Data:
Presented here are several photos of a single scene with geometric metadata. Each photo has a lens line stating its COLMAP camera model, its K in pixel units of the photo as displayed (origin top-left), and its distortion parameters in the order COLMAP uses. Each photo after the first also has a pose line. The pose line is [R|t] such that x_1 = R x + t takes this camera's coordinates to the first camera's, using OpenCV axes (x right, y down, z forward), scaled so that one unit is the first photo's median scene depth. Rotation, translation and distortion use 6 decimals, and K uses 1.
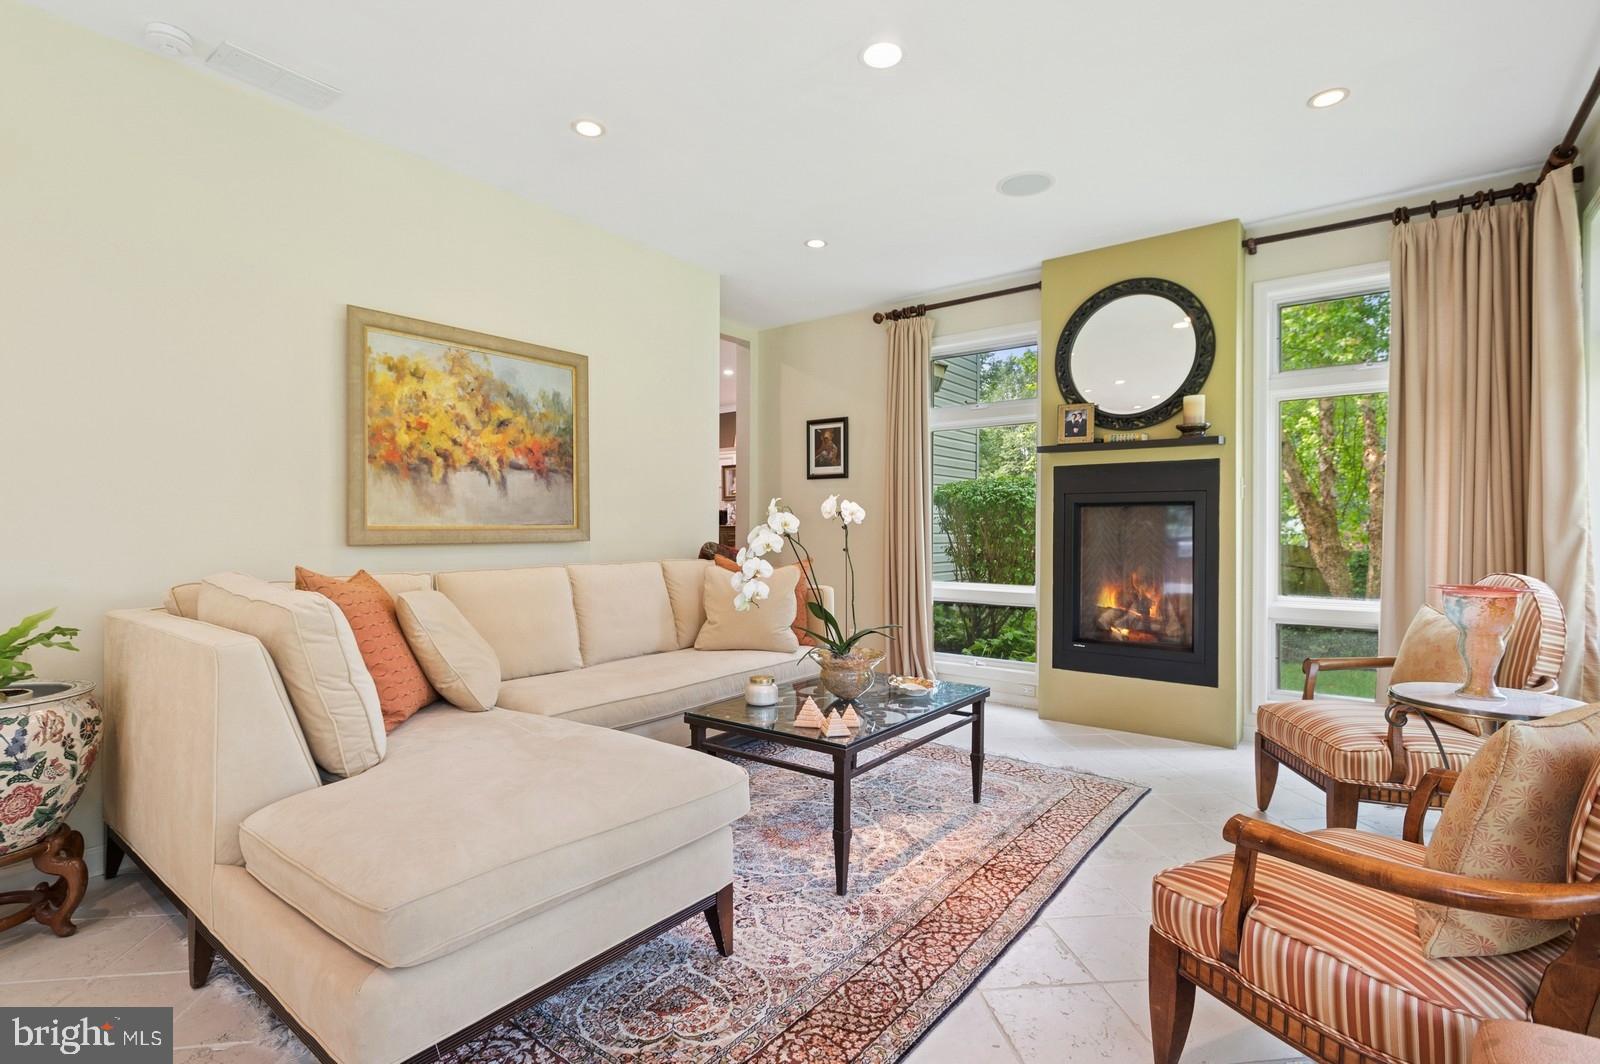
* * *
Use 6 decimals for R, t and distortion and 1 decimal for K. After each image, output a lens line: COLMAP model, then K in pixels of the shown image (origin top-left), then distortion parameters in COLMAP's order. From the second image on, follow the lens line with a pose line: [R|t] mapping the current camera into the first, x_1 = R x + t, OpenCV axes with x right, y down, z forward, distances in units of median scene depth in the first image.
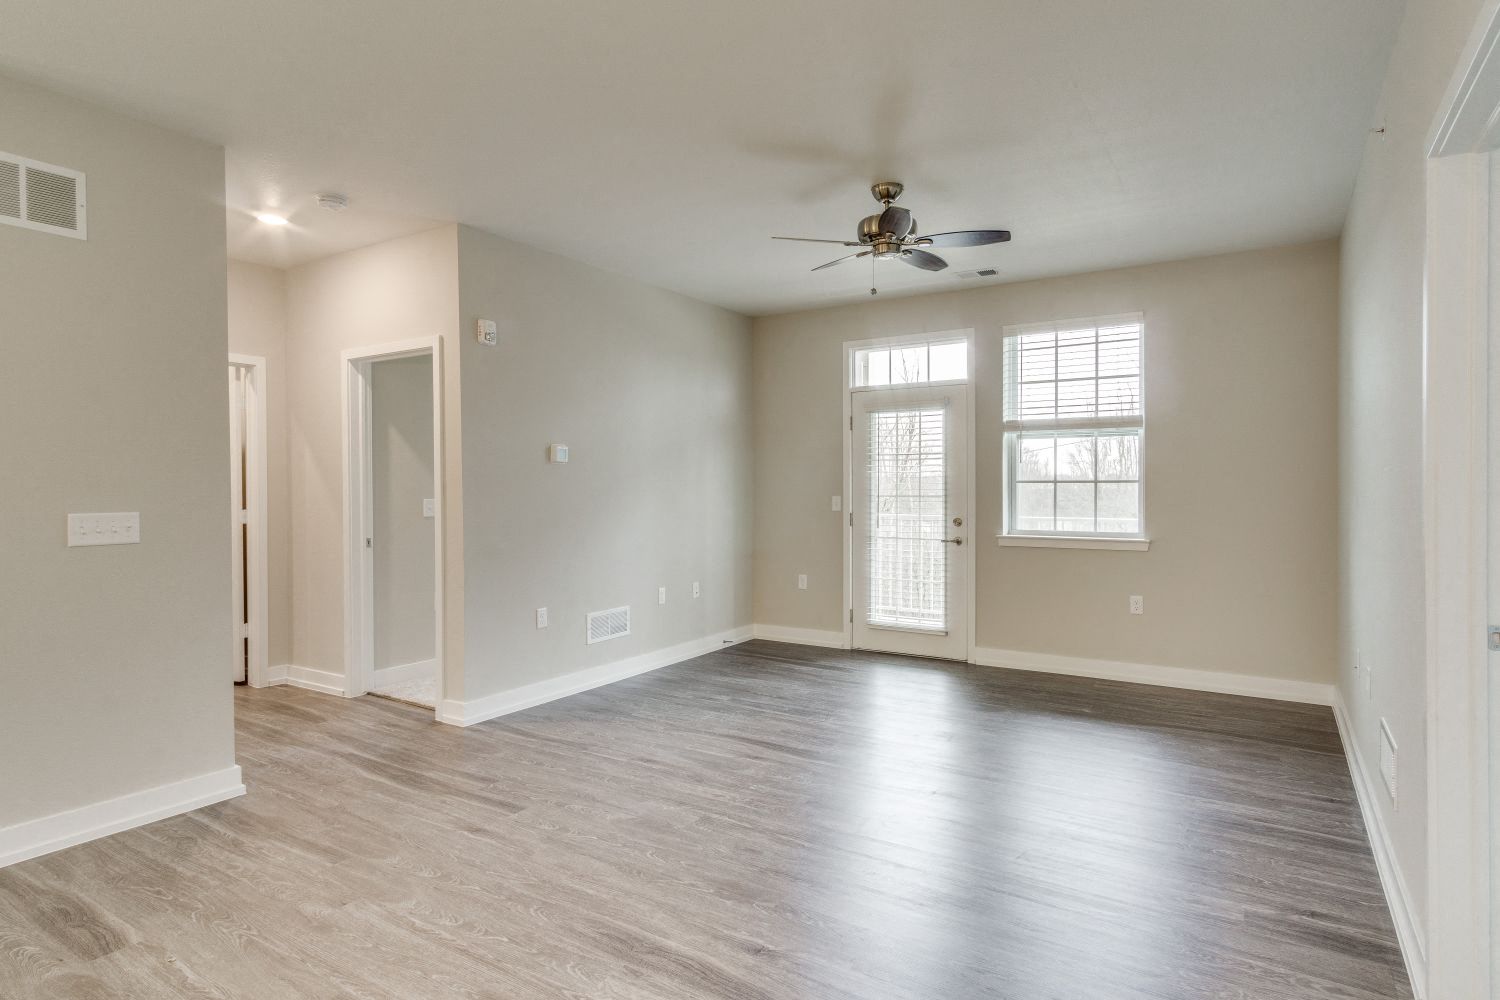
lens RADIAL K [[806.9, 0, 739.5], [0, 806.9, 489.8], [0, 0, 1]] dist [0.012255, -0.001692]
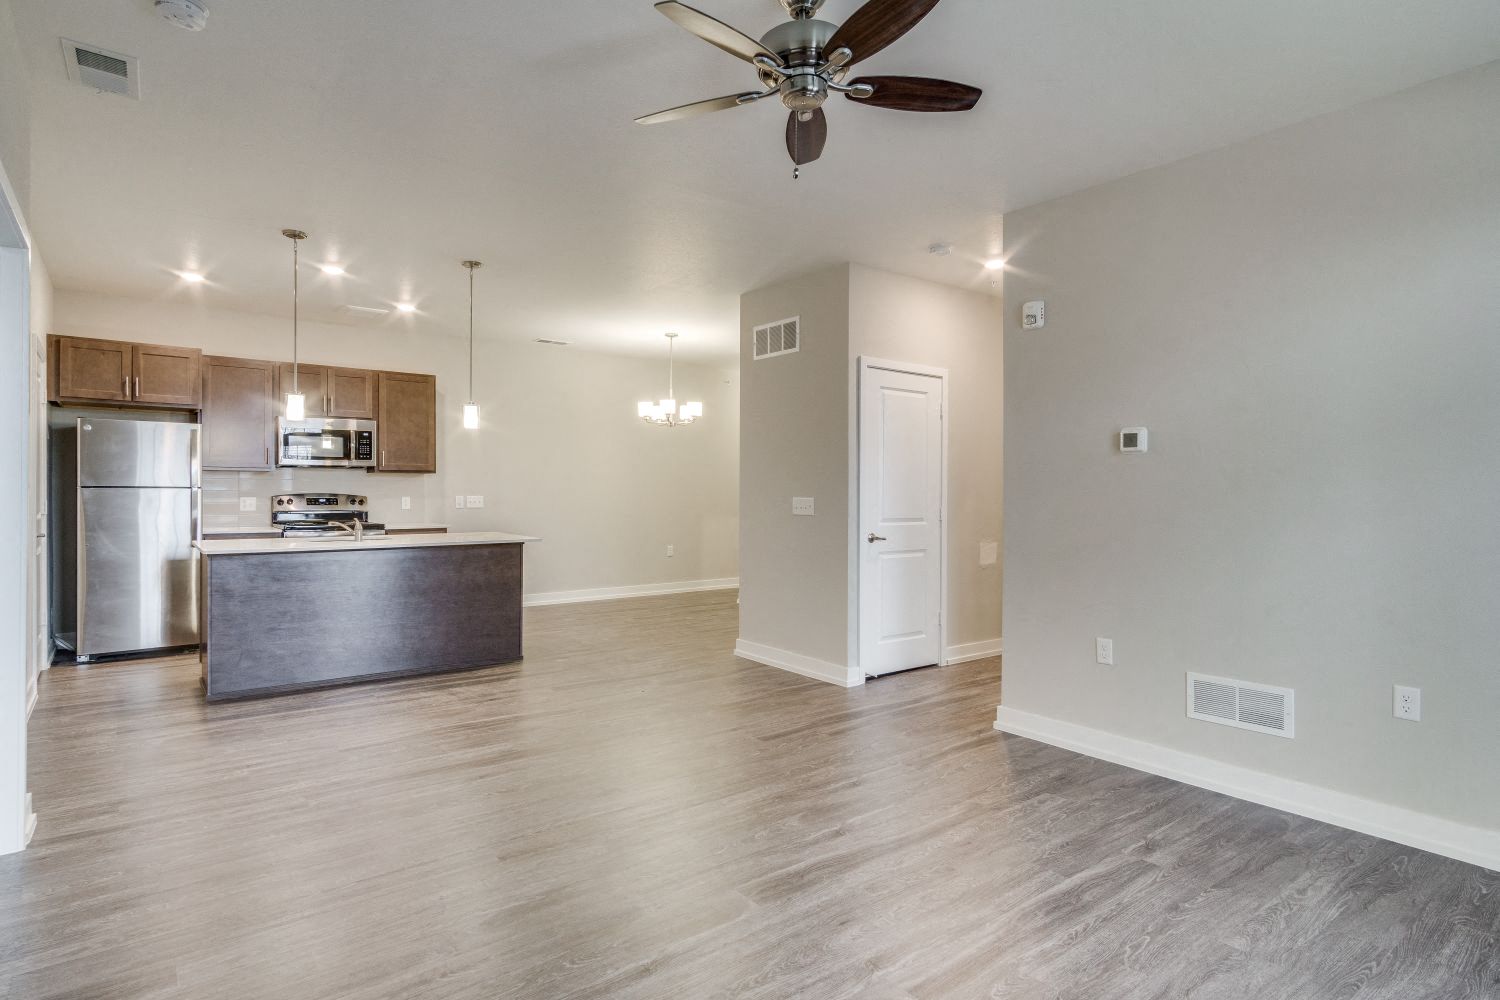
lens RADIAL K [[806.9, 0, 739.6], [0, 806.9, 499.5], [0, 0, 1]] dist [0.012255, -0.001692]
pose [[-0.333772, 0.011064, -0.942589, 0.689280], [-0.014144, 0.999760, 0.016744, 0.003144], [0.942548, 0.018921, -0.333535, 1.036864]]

What you will do:
Retype the material starting with the line that contains "Use 6 decimals for" and going on through the line that contains "0.018921, -0.333535, 1.036864]]", and leave the pictures out of your answer.

Response below:
Use 6 decimals for R, t and distortion and 1 decimal for K. After each image, output a lens line: COLMAP model, then K in pixels of the shown image (origin top-left), then distortion parameters in COLMAP's order. From the second image on, follow the lens line with a pose line: [R|t] mapping the current camera into the first, x_1 = R x + t, OpenCV axes with x right, y down, z forward, distances in units of median scene depth in the first image.
lens RADIAL K [[806.9, 0, 739.5], [0, 806.9, 489.8], [0, 0, 1]] dist [0.012255, -0.001692]
lens RADIAL K [[806.9, 0, 739.6], [0, 806.9, 499.5], [0, 0, 1]] dist [0.012255, -0.001692]
pose [[-0.333772, 0.011064, -0.942589, 0.689280], [-0.014144, 0.999760, 0.016744, 0.003144], [0.942548, 0.018921, -0.333535, 1.036864]]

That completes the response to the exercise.